ŞU HASTALIKLAR SIK YENİLENİR
Geniz eti büyümelerine en çok 2-6 yaş arası çocuklarda rasrtlanır. Bu çocuklar ağız solunumu yapmak zorunda kalırlar. Bazıları geceleri horlayarak uyur. Uyku kaliteleri bozulan bu çocuklar uykuda çok terleyebilir huzursuz uyur ve sık uyanır. Geniz etinin sık hastalık olmasında üstteki belirtilerin hiçbiri olmayabilir. Çocuk birkaç haftada hasta duruma gelebilir. Tedaviyle iyileşse de birkaç hafta sonra durum yeniden görülebilir. Basit önlemlerle hastalığın önüne geçilmediği taktirde ameliyatla geniz etinin alınması yüz güldürücü sonuçlar verebilir. Orta kulak sıvı yada sık yineleyen iltihaplarında genel yaklaşım çocuğun birkaç ay izlenmesi geniz eti ile ilgili önlemlerin uygulanması şeklindedir. 3 ayı aşkın bir süredir her iki kulakta var olan ve çocuğun işitmesini engelleyecek boyuttaki sıvılarda ayrıca 6 ayda 3 yılda 4 kez veya daha sık yineleyen iltihaplanmalarda kulak zarına tüp takılması olumlu sonuçlar verecektir. Bademcik büyümeleri kimi zaman çocuğun solunumunu zorlayacak boyuta ulaşabilir. Bu durumlar ağırlaştığı taktirde kalp yetmezliğine uykuda solunum durmalarına kadar ilerleyebilir. Daha hafif durumlarda çocuğun güçsüz kalması uykuda zorlukla soluması terleyerek ve huzursuz uyuması gün içinde uykuya eğilimli olması hiperaktivite gibi durumlara yol açabilir.
Bulaşma:
Genellikle hastalıklı kişilerin tükürükleri, burun akıntıları yoluyla kolayca bulaşır. Virüsler deride veya dış ortamda 2-3 saat canlı kalabilmektedir. Bu nedenle virüs bulaşmış, telefon ahizesi, para, kapalı ortamlar (sinema, alışveriş merkezler gibi) yoluyla kısa sürede hastalık bulaşabilir.
Belirtiler:
Hastalık genellikle virüsün alınmasından 2-3 gün sonra başlar. İlk belirti burun akıntısıdır. Bunun dışında burun tıkanıklığı, hapşırık, boğaz ağrısı, öksürük ve baş ağrısı olabilir. Ateş, hafiftir. 37-38 derece arasında seyreder. Halsizlik, kırgınlıkta görülebilir. Eğer bakterilerde olaya eklenirse, orta kulak iltihabı, sinüzit, bronşit veya pnömoni (zatürre) gelişebilir ve buna bağlı belirtilerde değişir. (Kulak ağrısı, akıntı, balgam çıkarma, ateşin 38 derecenin üzerine çıkması)
Tedavi:
Soğuk algınlığının tedavisi yoktur. Tedavide belirtilerin ortadan kaldırılması amaçlanır.

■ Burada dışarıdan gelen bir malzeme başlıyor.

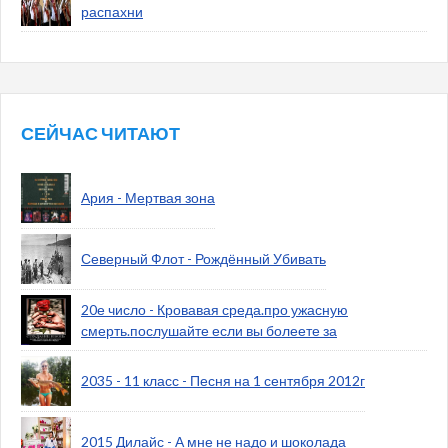
распахни
СЕЙЧАС ЧИТАЮТ
Ария - Мертвая зона
Северный Флот - Рождённый Убивать
20е число - Кровавая среда.про ужасную
смерть.послушайте если вы болеете за
2035 - 11 класс - Песня на 1 сентября 2012г
2015 Дилайс - А мне не надо и шоколада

Yapılması gerekenler:
1. Yatak istirahati
2. Sıvı alınımının artırılması
3. Tuzlu su ile burun lavajı ve boğaz gargarası
4. Burnun nemlendirilmesi
5. Ateş düşürücü ve ağrı kesici ilaçlar alınması
6. Soğuk buhar
7. Bol C vitamini içeren meyve ve sebzelerin tüketilmesi
Bunların dışında dekonjestan ilaçlar olan ve piyasada grip ilacı olarak satılan ilaçlar hastalığı iyileştirmez veya süresini kısaltmaz. Sadece belirtileri azaltır. Bununla birlikte birçok yan etkisi ortaya çıkabilir. Bu nedenle doktor tavsiyesi olmadan kullanılmamalıdır. Antibiyotikler ise bakteri enfeksiyonu yoksa asla alınmamalıdır.
Önlem:
Aslında tedaviden daha önemli olan nokta önlem almaktır. Yani hastalığın bulaşmasını engellemektir. Aşı, soğuk algınlığına 200 den fazla virüs sebep olabileceğinden etkisizdir. Esas önlemler;
1.Dışardan geldiğimizde ellerimizi sabun ile yıkamalıyız ve bunu çocuklarımızda alışkanlık haline gelmesini sağlamalıyız.
2.Mümkünse soğuk algınlığı olan kişilerle yakın temastan kaçınmalıyız.
3.Hapşırır veya öksürürken elimiz ile burnumuzu ve ağzımızı kapatmalıyız.
4.Kış aylarında bol sıvı almalı ve beslenmemize özen göstermeliyiz
5.Sigara içmemeliyiz.
6.Özellikle kaloriferli evlerde yatak odasındaki nem oranını normal sınırlar içinde tutmalıyız.
7. Küçük çocuklarda, yaşlı hastalarda, şeker hastalığı, kanser veya diğer sistemik hastalığı olan kişilerde soğuk algınlığı olduğunda mutlaka doktorunuza muayene olmalıyız.
8. Beklenmeyen bir durum karşısında, örneğin kulak ağrısı, şiddetli baş ağrısı, balgamlı öksürük, burun akıntısının sarı-yeşil renk alması, ateşin yükselmesi gibi hallerde derhal doktorunuzu arayınız.